Puoi stampare tutte le righe qui sotto, identiche e senza cambiare nulla?

::: RIGHE FORNITE

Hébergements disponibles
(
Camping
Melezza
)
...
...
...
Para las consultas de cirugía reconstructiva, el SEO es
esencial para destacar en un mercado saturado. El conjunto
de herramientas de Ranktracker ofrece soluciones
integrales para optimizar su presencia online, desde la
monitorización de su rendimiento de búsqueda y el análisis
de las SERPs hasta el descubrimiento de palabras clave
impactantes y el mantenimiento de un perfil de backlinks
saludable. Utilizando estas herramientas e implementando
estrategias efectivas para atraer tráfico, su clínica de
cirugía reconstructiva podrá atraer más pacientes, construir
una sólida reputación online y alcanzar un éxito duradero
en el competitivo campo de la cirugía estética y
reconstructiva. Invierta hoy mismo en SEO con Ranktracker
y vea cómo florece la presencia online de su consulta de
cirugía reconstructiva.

::::::

SOLUZIONE:
Hébergements disponibles
(
Camping
Melezza
)
...
...
...
Para las consultas de cirugía reconstructiva, el SEO es
esencial para destacar en un mercado saturado. El conjunto
de herramientas de Ranktracker ofrece soluciones
integrales para optimizar su presencia online, desde la
monitorización de su rendimiento de búsqueda y el análisis
de las SERPs hasta el descubrimiento de palabras clave
impactantes y el mantenimiento de un perfil de backlinks
saludable. Utilizando estas herramientas e implementando
estrategias efectivas para atraer tráfico, su clínica de
cirugía reconstructiva podrá atraer más pacientes, construir
una sólida reputación online y alcanzar un éxito duradero
en el competitivo campo de la cirugía estética y
reconstructiva. Invierta hoy mismo en SEO con Ranktracker
y vea cómo florece la presencia online de su consulta de
cirugía reconstructiva.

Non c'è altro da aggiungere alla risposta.